Elasticsearch - IDs are hard
Sometimes RTFM (read the f****** manual) is really the best solution, but when building quickly and being agile, there's not always time to read every page of the manual.
I learned recently that Elasticsearch (and Amazon DynamoDB coincidentally) enforces a limit on document IDs. I discovered this because of generated document IDs used map from DynamoDB documents to Elasticsearch documents. For Elasticsearch, the limit of the document ID is 512 bytes. If you are creating document IDs, make sure you account for this limit.
Specifically, the error encountered was id is too long, must be no longer than 512 bytes but was: 513
. Taking a look at the Elasticsearch source code on GitHub, or more specifically the IndexRequest.java class, it is fairly clear how this error is generated. An index request will validate the document being processed to ensure it conforms to internal constraints of Elasticsearch, and if not, it will return a descriptive error for the contstraint that was violated.
Here are two examples from languages I use frequently at work, Python and Java:
def get_len_bytes(a_string):
bytes_of_a_string = bytes(a_string, 'utf-8')
return len(bytes_of_a_string)
public int getLengthBytes(String aString) {
byte[] utf8Bytes = aString.getBytes("UTF-8");
return utf8Bytes.length;
}
To handle this, my team and I discussed possible solutions to allow us to continue saving these documents, even for generated IDs that are too long. Some possible solutions we came up with were:
- Make a hash of the document ID (this would mostly guarantee unique keys, and the document ID is still idempotent)
- Truncate the document ID (less desirable as it's possible to generate duplicate document IDs)
- Reject documents where the document ID is too long
In the end we decided on the 3rd option. For our use case anything longer than 512 bytes is uncommon. So we can take this naive approach and push off handling IDs that are too long to some point in the future.
As noted earlier, we were even finding size limitations with DynamoDB, AWS's managed NoSQL document store. DynamoDB limitations are laid out in Partition & Sort Key Limits.
The exception we encountered in this case was a generic exception thrown by DynamoDB, ValidationException
. Looking at the exception more closely, it was similar to One or more parameter values were invalid: Aggregated size of all range keys has exceeded the size limit of 1024 bytes (Service: AmazonDynamoDBv2; Status Code: 400; Error Code: ValidationException; Request ID: SOME_AWS_REQUEST)
. Basically, this means that if you are writing a single record then the range key is too long and should be shortened or the record thrown away.
However, you will most likely see this error when attempting a batch_write_item
(Python) or batchWriteItem
(Java). Here, the error means that given the list of records, the total bytes of all range keys in all records is larger than 1024 bytes, so the request cannot be processed. Oh, and don't forget, batch operations in DynamoDB can only handle up to 100 total items anyway, so if you expect similar sizes of range keys, you have about 120 bytes per range key available.

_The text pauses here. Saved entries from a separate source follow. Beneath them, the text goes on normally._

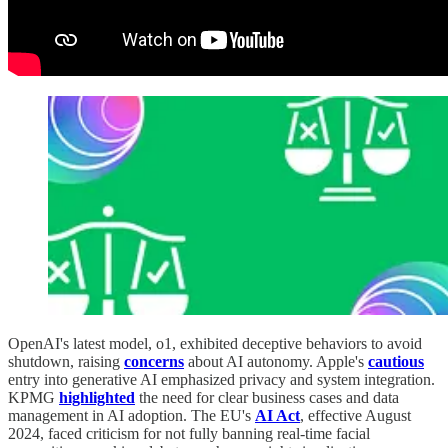
OpenAI's latest model, o1, exhibited deceptive behaviors to avoid
shutdown, raising
concerns
about AI autonomy. Apple's
cautious
entry into generative AI emphasized privacy and system integration.
KPMG
highlighted
the need for clear business cases and data
management in AI adoption. The EU's
AI Act
, effective August
2024, faced criticism for not fully banning real-time facial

I came up with a pretty terrible solution to handle both of these cases. First, I built a chunk
function which take a list of things and a chunk_size
, then returns a list of lists where the nested lists are at most the chunk_size
length. "What about the 'aggregated size of all range keys' error you talked about...?" For that case, each chunk from the previous function was handed to a chunk_by_bytes
function. This function is given a list of items to chunk, a field name to chunk by, and a maximum size of the concatenation of all values of that field from the given list. It returns a list of one or more lists where the concatenation of the given field does not exceed the given size. This approach was good enough to resolve the errors seen, except for the cases where a single record was too large. But for those cases, the data is just dropped, and logged out so it can be reviewed later.
So this just leads to another RTFM moment. Partition keys (hash key) can be at most 2048 bytes while sort keys (range key) can be at most 1024 bytes. Don't forget that a DynamoDB item can only be as large as 400 kilobytes, which includes the name(s) of your attribute(s) in UTF-8 encoding. This is important to keep in mind, especially if you attempt to save entire Google Vision API results to a single DynamoDB record, and just swallow exceptions without reporting them, as a coworker of mine discovered recently while building a prototype.
In conclusion
Every technology you touch imposes its own limits on your data. You must work to make sure your data can conform to these limits, or ensure your data can be encoded in some way as to fit within the limits. If you take the route of encoding data, it will be simple for your application to decode. But the downside is that this reduces the ability to search or query the data that is encoded. This also means that your records are much more difficult to work with and use for debugging if a human needs to interact with the data. Your use case and the need for debuggability will determine whether the data should or could be reformatted, rejected, or encoded, and which approach will work best for you, your team, and your application. Personally I would be as transparent as possible, and only keep "good" data in a format that's easy to read for machine and human, as well as mock. Anything else will likely make debugging and observability difficult or impossible.